Dans ce film de 1938, Iris Henderson voyage dans un train arrivant d’Europe centrale en compagnie de Miss Froy, une vieille dame britannique comme elle, qu’elle a rencontré le jour. Au cours du voyage, Miss Froy disparaît mystérieusement. La jeune femme s’inquiète, mais personne ne veut la croire et on tente de la convaincre qu’elle a tout imaginé.

Imaginer. La mémoire. Lire fait dans une large mesure appel à la mémoire. Au fil d’un texte, nous nous surprenons à vagabonder dans nos souvenirs, dans les réminiscences –parfois inattendues- que suscitent certains assemblages de mots. Alors que l’expérience du vagabondage est souvent agréable et aisée pour un lecteur, la restitution par un auteur du fonctionnement de la mémoire l’est, sans doute, beaucoup moins. Pérec, en son temps, s’y est d’ailleurs essayé : dans W ou le Souvenir d’enfance, il affirme avoir « trois souvenirs d’école », avant de les énumérer et d’en rajouter un quatrième, que sa mémoire a fait émerger en cours de route.

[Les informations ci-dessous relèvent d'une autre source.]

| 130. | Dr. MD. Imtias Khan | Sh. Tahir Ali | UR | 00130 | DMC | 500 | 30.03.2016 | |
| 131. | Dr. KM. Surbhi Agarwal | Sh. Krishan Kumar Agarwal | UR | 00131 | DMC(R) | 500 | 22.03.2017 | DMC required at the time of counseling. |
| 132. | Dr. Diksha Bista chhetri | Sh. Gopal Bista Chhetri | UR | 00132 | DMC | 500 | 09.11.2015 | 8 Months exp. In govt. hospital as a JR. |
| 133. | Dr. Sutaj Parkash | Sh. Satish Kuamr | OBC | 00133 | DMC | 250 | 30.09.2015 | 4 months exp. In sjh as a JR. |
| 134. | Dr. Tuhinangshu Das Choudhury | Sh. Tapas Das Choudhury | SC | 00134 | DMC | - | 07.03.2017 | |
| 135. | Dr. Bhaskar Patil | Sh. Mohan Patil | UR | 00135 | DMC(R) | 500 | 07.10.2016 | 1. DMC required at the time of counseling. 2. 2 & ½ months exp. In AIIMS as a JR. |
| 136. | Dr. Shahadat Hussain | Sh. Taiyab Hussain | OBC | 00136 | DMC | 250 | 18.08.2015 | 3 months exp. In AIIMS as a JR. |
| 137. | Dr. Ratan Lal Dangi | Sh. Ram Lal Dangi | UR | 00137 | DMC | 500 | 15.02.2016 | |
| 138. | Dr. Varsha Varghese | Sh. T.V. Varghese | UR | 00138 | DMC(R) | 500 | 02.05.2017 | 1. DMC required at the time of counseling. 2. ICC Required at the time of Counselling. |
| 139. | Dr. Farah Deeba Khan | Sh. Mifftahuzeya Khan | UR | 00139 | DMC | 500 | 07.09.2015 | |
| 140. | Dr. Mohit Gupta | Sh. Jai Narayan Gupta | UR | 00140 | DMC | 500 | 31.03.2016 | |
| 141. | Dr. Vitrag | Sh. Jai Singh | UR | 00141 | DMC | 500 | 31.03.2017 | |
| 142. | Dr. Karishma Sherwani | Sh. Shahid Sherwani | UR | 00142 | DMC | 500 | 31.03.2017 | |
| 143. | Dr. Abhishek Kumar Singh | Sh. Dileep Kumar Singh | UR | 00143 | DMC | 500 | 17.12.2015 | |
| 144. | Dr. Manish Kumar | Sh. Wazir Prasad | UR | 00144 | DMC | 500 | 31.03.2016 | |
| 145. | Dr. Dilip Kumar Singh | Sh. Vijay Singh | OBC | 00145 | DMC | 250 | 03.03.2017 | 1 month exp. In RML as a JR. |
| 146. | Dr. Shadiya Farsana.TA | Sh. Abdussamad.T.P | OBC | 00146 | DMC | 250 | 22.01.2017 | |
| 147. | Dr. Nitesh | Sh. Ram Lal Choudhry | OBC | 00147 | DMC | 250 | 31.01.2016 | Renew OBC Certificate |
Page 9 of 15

Ici, une femme disparaît, et nous savons à peine qui elle est : elle n’est jamais nommée, sans doute pour ne pas bloquer le travail de mémoire. Pour la même raison peut-être, la ponctuation est très libre, et le livre n’est pas découpé en chapitres, mais en blocs justifiés de texte : on a l’impression que chacun des voyages, des actes évoqués pourraient ne plus jamais se reproduire ou au contraire, sont posés pour la première fois. Ils sont alors utilisés comme points de départ pour la divagation de la mémoire, et pour la fixation du souvenir de la femme. Que le lecteur ne soit pas dérouté par la forme, voire l’écriture très particulière et exigeante. Qu’il ne se décourage pas, lorsqu’il comprend qu’il ne saurait résumer ce qu’il a lu dans les cinq dernières pages, et se laisse entraîner.

Le récit s’ouvre et se referme sur le trépas. Les dernières pages, d’ailleurs, relèvent de la poésie et nous font ressentir de manière aiguë la décharge de douleur, la perte de conscience, de concentration, à l’annonce de cette mort. Au delà du deuil, on sent l’amour pour cette femme, la frustration de ne pas le lui avoir assez dit, le combat contre l’affadissement des souvenirs.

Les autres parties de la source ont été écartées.